Rogers has a pure taste in the fine arts, and has cultivated it con amore; Luttrell brings to the study a practised eye and a matured judgment; but Lord John, nurtured from infancy in dwellings, the walls of which glow with the chefs-d’oeuvre of the old masters and the best works of the modern ones, possesses an exquisite tact in recognizing at a glance the finest points in a picture, and reasons on them with all the savoir of a connoisseur and the feeling of an amateur.
It is a pleasant thing to view collections of art with those fully capable of appreciating them, and I enjoyed this satisfaction yesterday. The Baron de Cailleux evinced no little pleasure in conducting my companions from one masterpiece to another, and two or three hours passed away rapidly in the interesting study.
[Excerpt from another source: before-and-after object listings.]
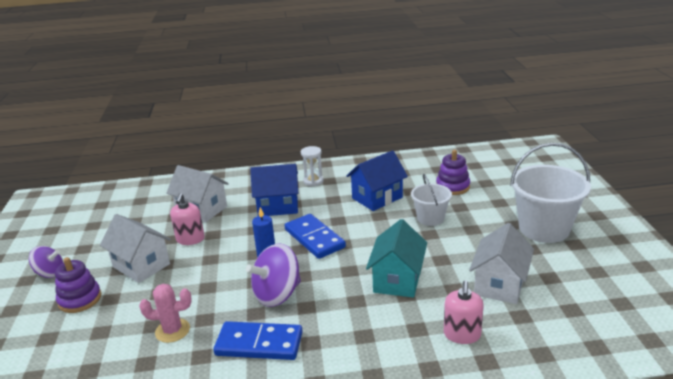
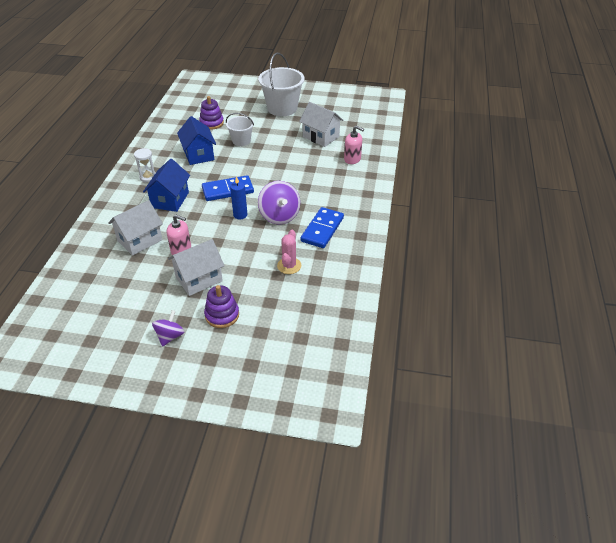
camera: 75 degrees left, 15 degrees up
(397, 280) = (295, 168): turquoise house -> none

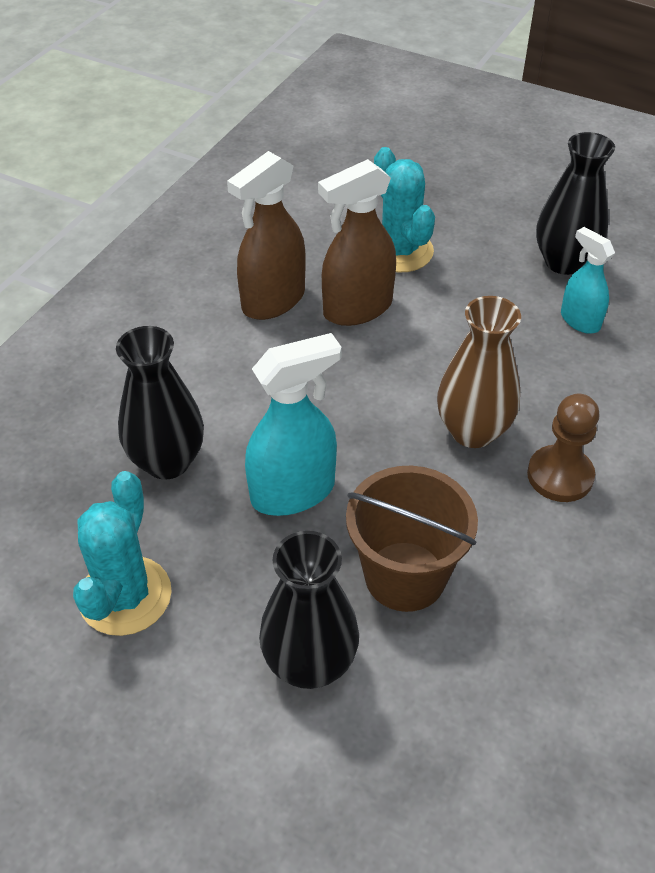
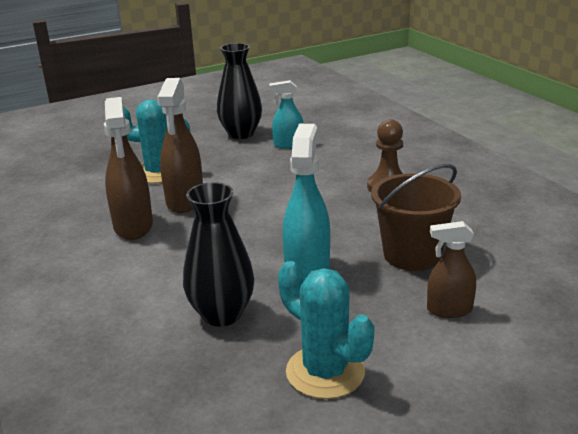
camera: 55 degrees left, 20 degrees down
(310, 664) = (449, 310): black vase -> brown spray bottle
(472, 431) = (328, 199): brown vase -> none

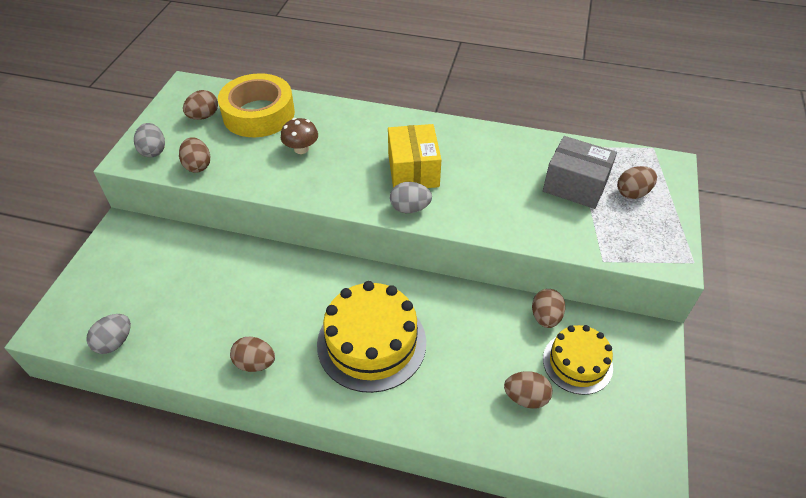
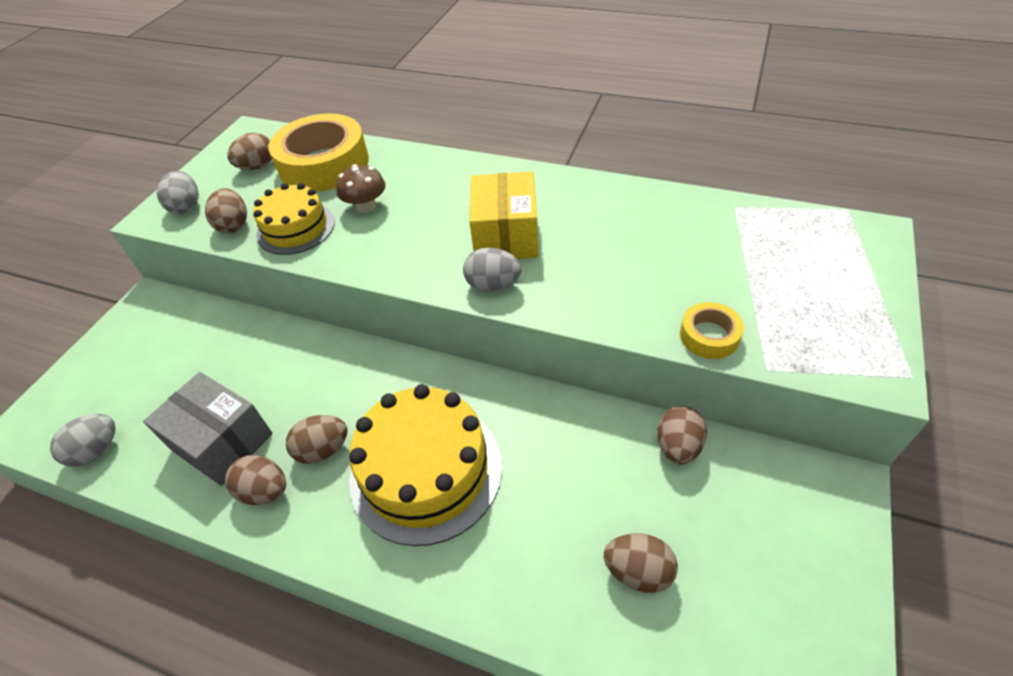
camera: 10 degrees right, 0 degrees up
(564, 240) = (709, 336): none -> yellow tape
(575, 185) = (730, 259): grey box -> grey box (222, 442)
(577, 363) = (721, 520): yellow cake -> yellow cake (296, 228)
(632, 193) = (815, 271): brown egg -> brown egg (323, 450)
The Marquis and Marquise de B——, Comte V——, and some others, dined here yesterday. The Marquise de B—— is very clever, has agreeable manners, knows the world thoroughly, and neither under nor overvalues it. A constant friction with society, while it smoothes down asperities and polishes manners, is apt to impair if not destroy much of the originality and raciness peculiar to clever people. To suit themselves to the ordinary level of society, they become either insipid or satirical; they mix too much water, or apply cayenne pepper to the wine of their conversation: hence that mind which, apart from the artificial atmosphere of the busy world, might have grown into strength and beauty, becomes like some poor child nurtured in the unhealthy precincts of a dense and crowded city,—diseased, stunted, rickety, and incapable of distinguishing itself from its fellows.